I say long-suffering because as bad as it is to be sick, I know it’s no fun being the healthy one either.  Being the sole healthy person in the house means doing a lot of dishes, picking up a lot of the aforementioned crumpled tissues and listening patiently to a maddening assortment of pitiful wheezes and weak coughs.  So here’s a big official THANK YOU to the man who promised to love me in sickness and in health.

Can I just say how hard it is to go a whole week without speaking?  Silence is not my natural style.  At the worst point I couldn’t even whisper and was reduced to writing notes to communicate.  This was the one time in my life I’ve felt the disadvantages of not having a Blackberry.  Not that I intended to e-mail my beloved, but it might have been handy to have the knack of that text-message sort of shorthand people use to communicate quickly.  You know, the “how R U doing?” kind of thing.  As it was, all my notes contained grammar and spelling my fourth-grade teacher would have approved.

Thank goodness, I’m pretty much back to my normal garrulous self as of today.  I look forward to circulating my no-longer-infectious self back into normal society.

Switching Gears

August 21, 2007 By: Sue Lyn Category: A Writer's Life, Yoga Life 2 Comments →

I’m back home in Falls Church after taking a week out of town.  Mid-August is a very good time to be away from Washington.  Months ago, I booked myself for a weeklong yoga intensive with a well-respected Iyengar-style teacher.  For weeks before I was beefing up my home practice to try to be prepared, since the man leading the seminar has a reputation as a precise and demanding instructor.  Sadly, the course had to be cancelled when our teacher suffered a serious injury the very evening before the course was supposed to begin.

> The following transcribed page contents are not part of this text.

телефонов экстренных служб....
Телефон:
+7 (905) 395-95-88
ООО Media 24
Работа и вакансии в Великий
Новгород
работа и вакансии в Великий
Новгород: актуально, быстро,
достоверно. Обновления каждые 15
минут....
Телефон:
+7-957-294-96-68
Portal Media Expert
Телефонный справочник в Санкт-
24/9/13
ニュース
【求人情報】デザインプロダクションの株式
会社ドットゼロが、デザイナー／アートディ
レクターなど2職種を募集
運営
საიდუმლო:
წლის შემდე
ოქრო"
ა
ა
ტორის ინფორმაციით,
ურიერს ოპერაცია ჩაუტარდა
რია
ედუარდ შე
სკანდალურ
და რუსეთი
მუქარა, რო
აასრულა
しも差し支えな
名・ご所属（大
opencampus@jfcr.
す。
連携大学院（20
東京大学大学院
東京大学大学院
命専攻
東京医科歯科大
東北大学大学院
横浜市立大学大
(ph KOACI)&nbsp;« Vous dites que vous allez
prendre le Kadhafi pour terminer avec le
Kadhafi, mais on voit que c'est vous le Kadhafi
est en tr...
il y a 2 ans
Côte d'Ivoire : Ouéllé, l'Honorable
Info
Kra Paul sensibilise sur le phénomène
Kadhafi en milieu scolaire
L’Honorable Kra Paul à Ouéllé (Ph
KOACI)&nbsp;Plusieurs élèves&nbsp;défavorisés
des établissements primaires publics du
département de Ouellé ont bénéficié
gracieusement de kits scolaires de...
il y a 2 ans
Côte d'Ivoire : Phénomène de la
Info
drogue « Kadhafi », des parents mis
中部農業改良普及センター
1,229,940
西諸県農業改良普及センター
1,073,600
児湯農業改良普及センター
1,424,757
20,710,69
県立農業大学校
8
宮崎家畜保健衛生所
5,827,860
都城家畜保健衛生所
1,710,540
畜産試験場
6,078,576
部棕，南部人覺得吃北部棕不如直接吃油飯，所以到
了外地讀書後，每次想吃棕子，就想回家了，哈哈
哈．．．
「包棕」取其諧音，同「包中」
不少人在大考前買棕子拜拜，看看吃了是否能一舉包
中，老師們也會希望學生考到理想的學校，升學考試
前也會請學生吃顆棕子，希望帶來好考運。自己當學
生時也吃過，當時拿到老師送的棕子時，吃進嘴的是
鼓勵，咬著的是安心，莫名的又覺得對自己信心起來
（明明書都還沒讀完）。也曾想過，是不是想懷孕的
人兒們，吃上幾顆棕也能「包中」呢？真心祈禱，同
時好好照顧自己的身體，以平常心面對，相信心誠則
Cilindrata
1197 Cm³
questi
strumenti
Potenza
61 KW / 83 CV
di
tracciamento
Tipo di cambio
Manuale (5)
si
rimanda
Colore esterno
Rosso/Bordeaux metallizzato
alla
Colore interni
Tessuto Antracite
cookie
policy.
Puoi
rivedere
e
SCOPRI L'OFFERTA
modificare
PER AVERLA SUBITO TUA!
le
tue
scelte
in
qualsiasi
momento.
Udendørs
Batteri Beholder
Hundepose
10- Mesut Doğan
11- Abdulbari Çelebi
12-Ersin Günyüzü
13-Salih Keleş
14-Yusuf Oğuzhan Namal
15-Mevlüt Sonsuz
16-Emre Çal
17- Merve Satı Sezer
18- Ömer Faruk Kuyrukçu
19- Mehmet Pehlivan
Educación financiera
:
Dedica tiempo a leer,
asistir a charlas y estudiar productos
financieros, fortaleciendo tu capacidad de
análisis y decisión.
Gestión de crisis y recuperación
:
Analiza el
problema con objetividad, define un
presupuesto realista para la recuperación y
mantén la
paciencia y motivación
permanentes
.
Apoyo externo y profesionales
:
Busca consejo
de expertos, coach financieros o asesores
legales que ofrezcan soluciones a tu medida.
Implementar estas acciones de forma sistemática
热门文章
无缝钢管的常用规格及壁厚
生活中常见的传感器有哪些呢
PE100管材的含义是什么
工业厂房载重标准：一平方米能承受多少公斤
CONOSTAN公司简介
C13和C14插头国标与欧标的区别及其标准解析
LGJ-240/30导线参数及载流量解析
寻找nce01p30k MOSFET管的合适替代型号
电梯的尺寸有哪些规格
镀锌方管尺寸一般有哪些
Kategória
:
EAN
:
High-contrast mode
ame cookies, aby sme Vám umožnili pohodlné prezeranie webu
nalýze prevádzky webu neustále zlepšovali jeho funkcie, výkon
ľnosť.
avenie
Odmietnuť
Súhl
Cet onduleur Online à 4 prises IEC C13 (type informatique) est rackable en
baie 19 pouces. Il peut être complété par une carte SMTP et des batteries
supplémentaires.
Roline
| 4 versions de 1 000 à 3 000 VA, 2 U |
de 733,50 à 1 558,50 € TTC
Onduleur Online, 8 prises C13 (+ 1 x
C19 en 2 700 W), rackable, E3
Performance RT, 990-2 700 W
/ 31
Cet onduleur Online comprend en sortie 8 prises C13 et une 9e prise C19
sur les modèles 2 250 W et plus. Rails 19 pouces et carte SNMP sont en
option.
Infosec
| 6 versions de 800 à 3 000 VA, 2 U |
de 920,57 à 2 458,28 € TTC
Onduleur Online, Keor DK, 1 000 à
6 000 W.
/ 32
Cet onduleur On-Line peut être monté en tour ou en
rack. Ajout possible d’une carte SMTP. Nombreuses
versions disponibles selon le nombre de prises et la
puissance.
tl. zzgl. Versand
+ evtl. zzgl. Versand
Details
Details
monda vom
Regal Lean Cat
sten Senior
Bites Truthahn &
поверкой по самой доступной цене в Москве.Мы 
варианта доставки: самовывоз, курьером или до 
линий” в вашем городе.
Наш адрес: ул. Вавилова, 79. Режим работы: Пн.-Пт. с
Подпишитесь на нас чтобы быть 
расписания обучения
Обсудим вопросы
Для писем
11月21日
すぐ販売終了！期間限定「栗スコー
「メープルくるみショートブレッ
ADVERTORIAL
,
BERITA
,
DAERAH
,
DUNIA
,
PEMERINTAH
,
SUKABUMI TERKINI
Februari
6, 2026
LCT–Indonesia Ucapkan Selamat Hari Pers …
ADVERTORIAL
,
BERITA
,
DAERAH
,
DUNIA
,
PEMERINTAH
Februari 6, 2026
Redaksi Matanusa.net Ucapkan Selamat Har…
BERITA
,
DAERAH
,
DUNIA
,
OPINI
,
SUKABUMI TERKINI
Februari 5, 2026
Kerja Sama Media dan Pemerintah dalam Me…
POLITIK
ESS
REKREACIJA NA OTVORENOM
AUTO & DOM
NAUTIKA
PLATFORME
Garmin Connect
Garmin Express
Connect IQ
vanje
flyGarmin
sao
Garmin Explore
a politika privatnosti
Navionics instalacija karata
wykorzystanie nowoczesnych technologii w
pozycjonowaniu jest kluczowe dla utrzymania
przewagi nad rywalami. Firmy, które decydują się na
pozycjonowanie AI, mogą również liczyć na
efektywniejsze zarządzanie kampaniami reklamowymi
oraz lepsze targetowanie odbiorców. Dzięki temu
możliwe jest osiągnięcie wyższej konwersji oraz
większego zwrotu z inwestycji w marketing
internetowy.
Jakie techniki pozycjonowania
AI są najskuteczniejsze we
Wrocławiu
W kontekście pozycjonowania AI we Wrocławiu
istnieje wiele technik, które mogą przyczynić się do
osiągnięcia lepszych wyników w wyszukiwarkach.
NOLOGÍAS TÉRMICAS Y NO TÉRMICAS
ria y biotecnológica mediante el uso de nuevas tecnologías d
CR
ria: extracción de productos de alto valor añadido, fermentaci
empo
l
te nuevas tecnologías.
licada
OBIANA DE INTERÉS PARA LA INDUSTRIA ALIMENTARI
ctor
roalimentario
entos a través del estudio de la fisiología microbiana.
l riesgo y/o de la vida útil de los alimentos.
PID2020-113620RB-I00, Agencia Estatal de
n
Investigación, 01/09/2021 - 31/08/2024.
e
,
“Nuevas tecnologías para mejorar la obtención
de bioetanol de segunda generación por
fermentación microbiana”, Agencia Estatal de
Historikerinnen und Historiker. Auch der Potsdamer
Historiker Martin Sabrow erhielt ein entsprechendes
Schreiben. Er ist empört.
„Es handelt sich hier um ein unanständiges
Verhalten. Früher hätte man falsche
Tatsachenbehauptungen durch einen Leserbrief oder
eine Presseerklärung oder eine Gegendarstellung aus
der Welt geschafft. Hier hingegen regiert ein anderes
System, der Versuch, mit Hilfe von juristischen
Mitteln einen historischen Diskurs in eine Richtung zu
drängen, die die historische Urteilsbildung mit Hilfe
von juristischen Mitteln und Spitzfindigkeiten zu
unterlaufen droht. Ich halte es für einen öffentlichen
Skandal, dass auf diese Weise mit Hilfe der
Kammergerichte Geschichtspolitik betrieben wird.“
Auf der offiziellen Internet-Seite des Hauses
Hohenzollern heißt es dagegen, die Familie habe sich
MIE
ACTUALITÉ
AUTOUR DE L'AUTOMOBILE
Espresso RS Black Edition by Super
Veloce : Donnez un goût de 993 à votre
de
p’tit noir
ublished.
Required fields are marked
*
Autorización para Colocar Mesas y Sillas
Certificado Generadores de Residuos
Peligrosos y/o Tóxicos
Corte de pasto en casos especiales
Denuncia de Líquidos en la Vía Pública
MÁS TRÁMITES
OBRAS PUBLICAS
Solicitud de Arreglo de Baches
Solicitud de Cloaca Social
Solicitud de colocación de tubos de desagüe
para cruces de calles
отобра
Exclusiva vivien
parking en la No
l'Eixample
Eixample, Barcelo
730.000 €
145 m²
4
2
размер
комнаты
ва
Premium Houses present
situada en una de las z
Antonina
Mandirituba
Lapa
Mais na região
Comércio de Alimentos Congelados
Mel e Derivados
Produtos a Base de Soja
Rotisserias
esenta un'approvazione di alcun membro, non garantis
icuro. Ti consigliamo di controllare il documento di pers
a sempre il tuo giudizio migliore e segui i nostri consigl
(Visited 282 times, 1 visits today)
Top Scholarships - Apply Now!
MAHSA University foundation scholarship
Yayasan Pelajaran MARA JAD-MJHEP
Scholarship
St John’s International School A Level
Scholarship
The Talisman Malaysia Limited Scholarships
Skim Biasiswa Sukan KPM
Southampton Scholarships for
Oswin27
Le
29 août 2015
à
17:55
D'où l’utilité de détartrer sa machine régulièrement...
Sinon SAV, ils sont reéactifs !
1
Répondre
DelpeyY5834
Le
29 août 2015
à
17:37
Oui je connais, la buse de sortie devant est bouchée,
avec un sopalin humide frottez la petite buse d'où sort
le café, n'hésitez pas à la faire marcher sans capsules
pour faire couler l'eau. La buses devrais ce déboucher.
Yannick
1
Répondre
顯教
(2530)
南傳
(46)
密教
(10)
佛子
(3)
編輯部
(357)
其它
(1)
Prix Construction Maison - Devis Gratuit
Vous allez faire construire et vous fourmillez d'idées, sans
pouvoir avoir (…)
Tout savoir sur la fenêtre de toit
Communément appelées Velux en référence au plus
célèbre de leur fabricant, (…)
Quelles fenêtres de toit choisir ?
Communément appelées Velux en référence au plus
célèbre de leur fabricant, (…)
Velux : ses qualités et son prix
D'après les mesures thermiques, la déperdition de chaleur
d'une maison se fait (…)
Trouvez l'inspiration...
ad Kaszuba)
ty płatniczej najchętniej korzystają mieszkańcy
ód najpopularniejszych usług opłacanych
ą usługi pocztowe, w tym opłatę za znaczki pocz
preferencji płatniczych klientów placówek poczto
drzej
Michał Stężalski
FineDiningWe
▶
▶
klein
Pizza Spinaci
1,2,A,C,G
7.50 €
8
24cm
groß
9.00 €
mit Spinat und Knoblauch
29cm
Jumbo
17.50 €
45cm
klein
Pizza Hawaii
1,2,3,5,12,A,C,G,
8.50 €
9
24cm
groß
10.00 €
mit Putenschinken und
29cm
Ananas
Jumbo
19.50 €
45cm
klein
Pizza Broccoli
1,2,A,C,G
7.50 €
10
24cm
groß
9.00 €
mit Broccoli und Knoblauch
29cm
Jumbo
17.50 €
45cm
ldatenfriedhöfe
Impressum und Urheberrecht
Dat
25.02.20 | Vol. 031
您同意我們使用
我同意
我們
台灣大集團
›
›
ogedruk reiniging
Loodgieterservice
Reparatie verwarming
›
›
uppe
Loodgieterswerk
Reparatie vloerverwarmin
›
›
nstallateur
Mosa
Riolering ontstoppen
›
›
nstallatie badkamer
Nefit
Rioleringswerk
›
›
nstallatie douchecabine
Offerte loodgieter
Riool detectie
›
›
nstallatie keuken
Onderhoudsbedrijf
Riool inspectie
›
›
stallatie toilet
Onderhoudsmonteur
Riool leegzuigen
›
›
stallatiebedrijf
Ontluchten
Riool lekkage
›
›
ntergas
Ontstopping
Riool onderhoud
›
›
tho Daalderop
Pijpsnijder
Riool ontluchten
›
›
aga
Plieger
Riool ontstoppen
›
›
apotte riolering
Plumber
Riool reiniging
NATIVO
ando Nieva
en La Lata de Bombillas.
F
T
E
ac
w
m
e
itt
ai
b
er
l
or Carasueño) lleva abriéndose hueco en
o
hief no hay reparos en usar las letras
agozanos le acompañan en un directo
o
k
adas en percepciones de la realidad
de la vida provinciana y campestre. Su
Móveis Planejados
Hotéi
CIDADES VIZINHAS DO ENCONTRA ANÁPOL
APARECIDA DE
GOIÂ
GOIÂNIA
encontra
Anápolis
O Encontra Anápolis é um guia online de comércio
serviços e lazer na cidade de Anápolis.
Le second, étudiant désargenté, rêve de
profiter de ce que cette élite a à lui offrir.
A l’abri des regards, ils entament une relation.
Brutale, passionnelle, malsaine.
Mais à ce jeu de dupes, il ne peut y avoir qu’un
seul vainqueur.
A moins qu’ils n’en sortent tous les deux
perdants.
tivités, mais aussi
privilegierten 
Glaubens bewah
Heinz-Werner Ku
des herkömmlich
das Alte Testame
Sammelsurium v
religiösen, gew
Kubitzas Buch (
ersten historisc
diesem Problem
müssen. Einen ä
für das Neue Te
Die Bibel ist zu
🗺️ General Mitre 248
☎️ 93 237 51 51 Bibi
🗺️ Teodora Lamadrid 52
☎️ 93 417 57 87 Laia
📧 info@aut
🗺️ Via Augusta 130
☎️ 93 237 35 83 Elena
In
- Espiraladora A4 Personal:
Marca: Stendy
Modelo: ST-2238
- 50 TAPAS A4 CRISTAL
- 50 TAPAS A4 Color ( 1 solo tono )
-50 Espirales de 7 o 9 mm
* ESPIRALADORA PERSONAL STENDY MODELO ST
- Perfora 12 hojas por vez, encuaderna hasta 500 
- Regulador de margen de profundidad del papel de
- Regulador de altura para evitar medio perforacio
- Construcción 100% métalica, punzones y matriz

So there I was last Monday morning, all dressed up in my yoga clothes and nowhere to go. When you’ve spent that long building up to something it takes a while to switch gears.  I was so flummoxed it took me a good hour to get my head around it.  I had come up to the retreat center in New York’s Hudson River Valley planning to be there all week, and I really didn’t want to go home and go back to work!  So I checked the train schedule and called my family in Western New York to see if they’d mind an impromptu visit.  My mother was flatteringly happy to hear I’d be coming, even though I gave them only a few hours notice.  The rest of the week passed not with a grueling yoga practice but with home-cooked meals and catching up on all the family news.

I was reminded again of how much I enjoy traveling by train.  I spent many hours on the train up to Rochester and then all the way back to Washington at the end of the week, and it couldn’t have been more pleasant.  No check-in hassles, a big wide seat, and huge windows with scenic views.  The Empire Limited runs from New York’s Penn Station up along the Hudson River to Albany and then straight west through all the old industrial cities of the state:  Schenectady, Utica, Rome, Syracuse, Rochester and Buffalo.  Along the river I saw mountains, forests, and dozens of water birds including no fewer than four bald eagles in a single afternoon.  Traveling west from Albany the views were a bit more noir-ish.  I saw many empty old industrial mills, faded ghost signs painted on old brick buildings (“Uneeda Biscuits, 5c”), and strangely quiet city centers.  I also saw lots and lots of cornfields in between.  That ethanol stuff is changing the landscape of rural America—from what I saw it seemed there was no other crop planted.

No photos, I’m afraid, since I was traveling without my camera.  I didn’t expect to want it at a yoga retreat!